PH: Do you think that–you know, it’s impossible to make any predictions right now about where this goes, but reading your Nation piece, and then the blog posts that came after it, I did get the sense that you were feeling that maybe it’s not that this is going to lead to a divorce between these two powers, the money people/big business and the Tea Party conservatives, but more of a rocky marriage or a lover’s quarrel, I guess.
RP: Yeah, I call it a lovers’ quarrel. Yeah, that’s the metaphor I would use. The thing that could turn it into a divorce is on our side of the aisle. If an aggressive agenda of economic populism starts coming from Washington, say an Elizabeth Warren-style agenda, that will really exacerbate the cracks and fissures and wedges within the conservative coalition—because the very people who are most vulnerable to an appeal from the cultural conservatives, if they start seeing their interests aligned against their bosses, then it’s very hard to make that appeal at the grassroots. So the ball’s in our court.
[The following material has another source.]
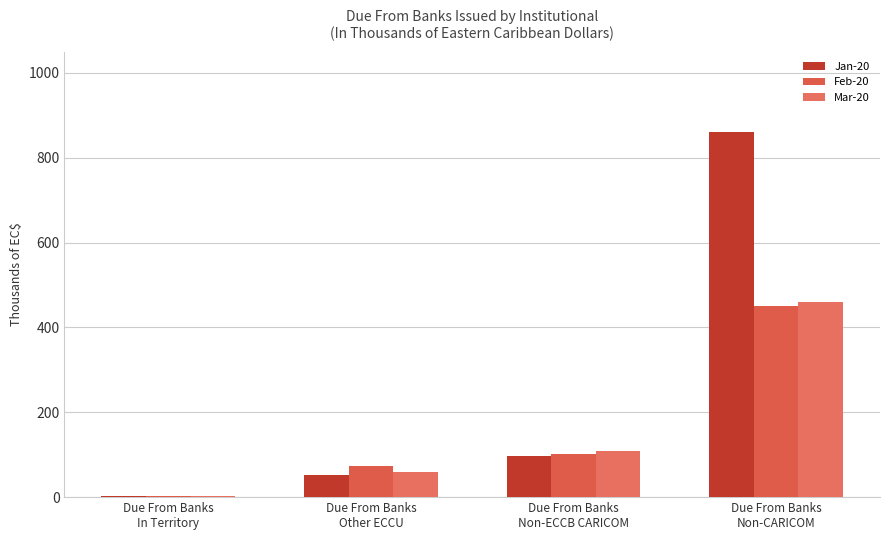

At how many categories does at least one series exceed 309?

1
If you wish to see a divorce, if you wish to see a fissure in the Republican Party that makes their strategic coalition harder to govern, make it so.
***
Janine Jackson: That was Rick Perlstein; before that we heard Jodi Jacobson and Sikivu Hutchinson.
Those coming late to the New York Times story will find a note:
We have updated this story assessing the policy failures of the Tea Party movement 10 years after its rise to include context about attacks on President Barack Obama and racist displays at some Tea Party rallies.
If history is guide, prettying up racism, misogyny and homophobia as most importantly fiscal conservativism is a “mistake” the paper will make again.